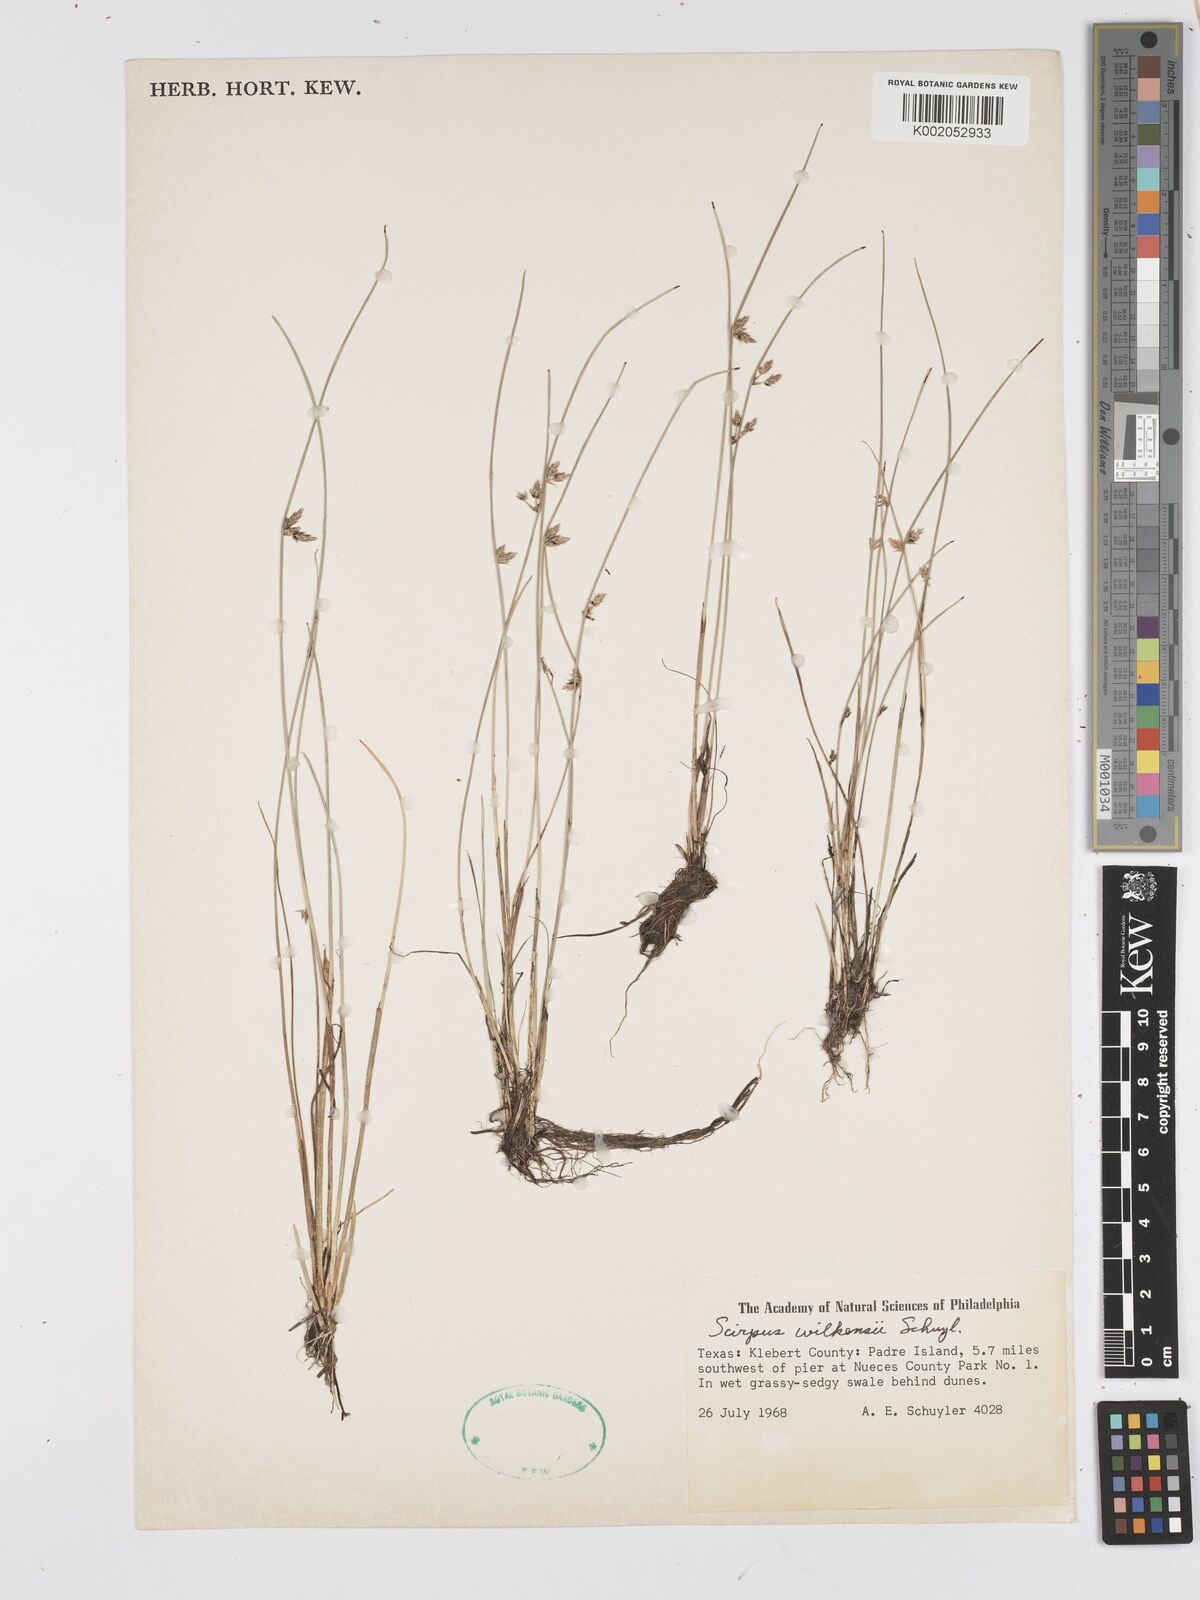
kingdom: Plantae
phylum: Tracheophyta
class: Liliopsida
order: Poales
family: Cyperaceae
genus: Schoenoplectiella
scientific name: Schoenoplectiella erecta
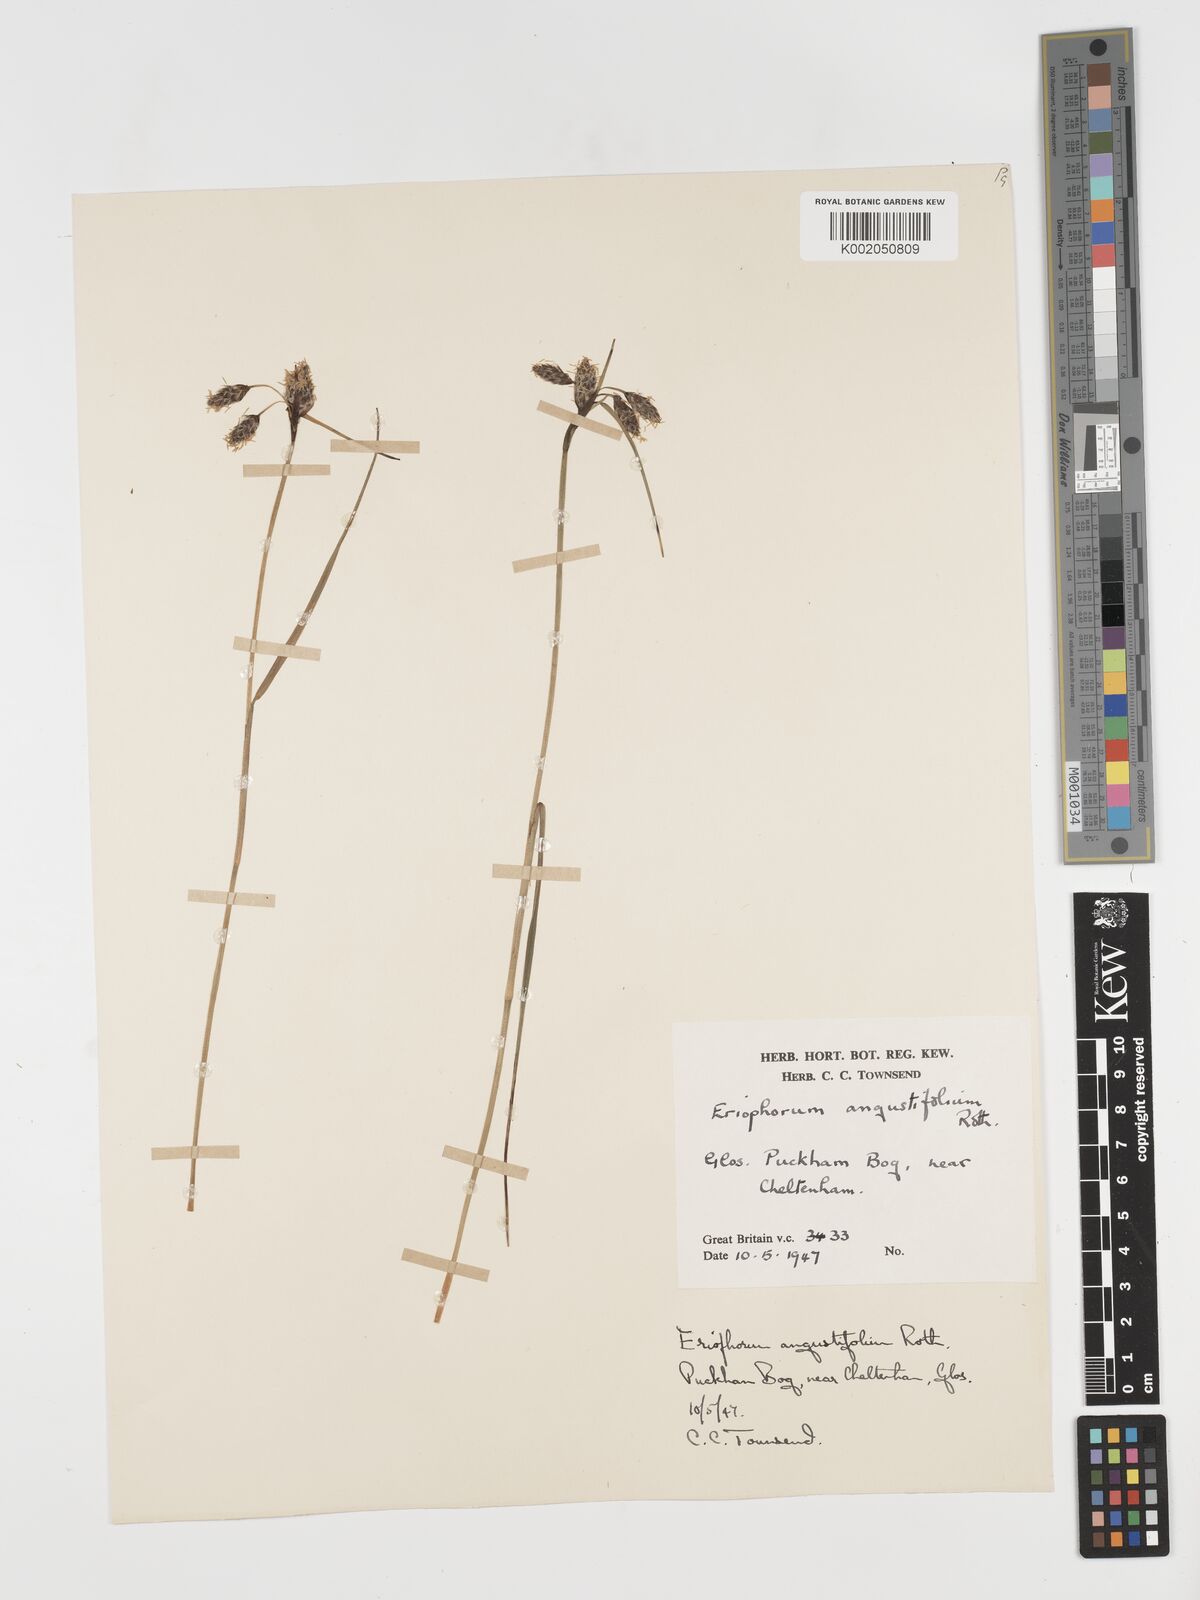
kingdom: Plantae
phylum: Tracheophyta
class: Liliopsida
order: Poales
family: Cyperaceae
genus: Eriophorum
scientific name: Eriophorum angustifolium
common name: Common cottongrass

---

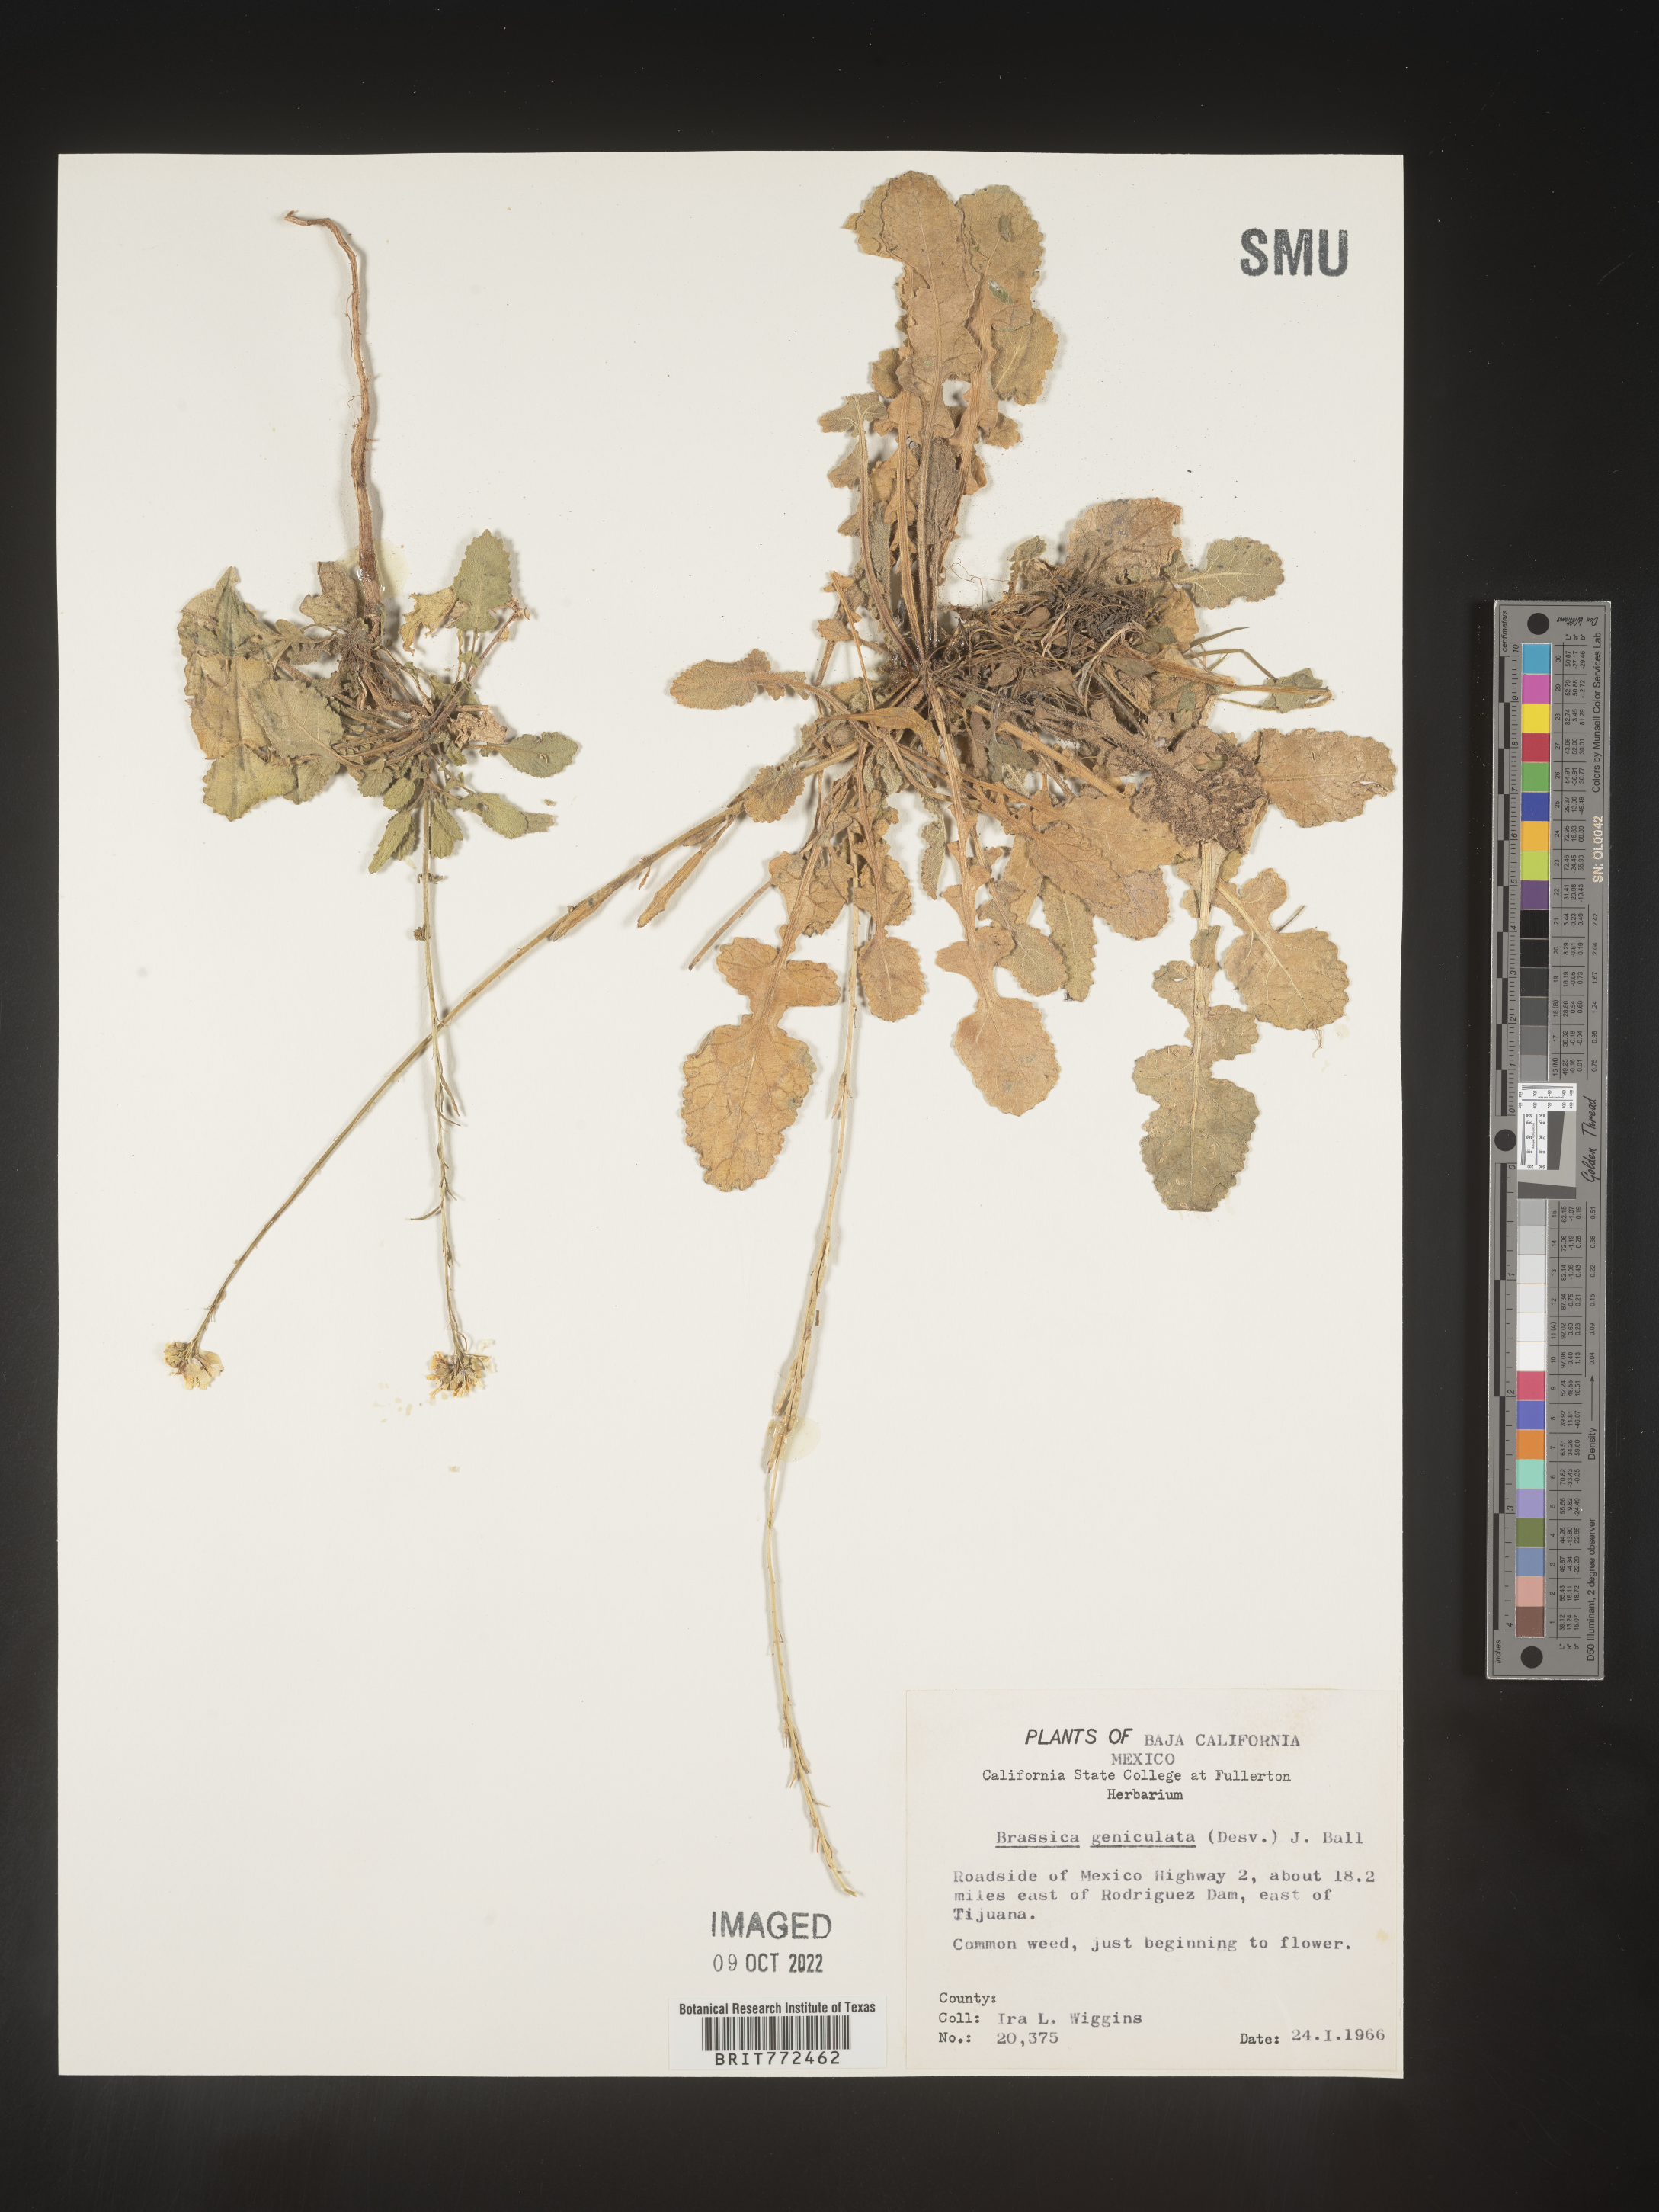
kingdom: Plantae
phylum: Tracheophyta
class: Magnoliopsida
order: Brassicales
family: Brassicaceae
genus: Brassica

Do this ▸
Format as a numbered list the lines of the listing from the line that contains "genus: Schoenoplectiella" through the line that contains "scientific name: Eriophorum angustifolium", omitting blank lines. Leave the pictures out of the answer.

Full answer ▸
1. genus: Schoenoplectiella
2. scientific name: Schoenoplectiella erecta
3. kingdom: Plantae
4. phylum: Tracheophyta
5. class: Liliopsida
6. order: Poales
7. family: Cyperaceae
8. genus: Eriophorum
9. scientific name: Eriophorum angustifolium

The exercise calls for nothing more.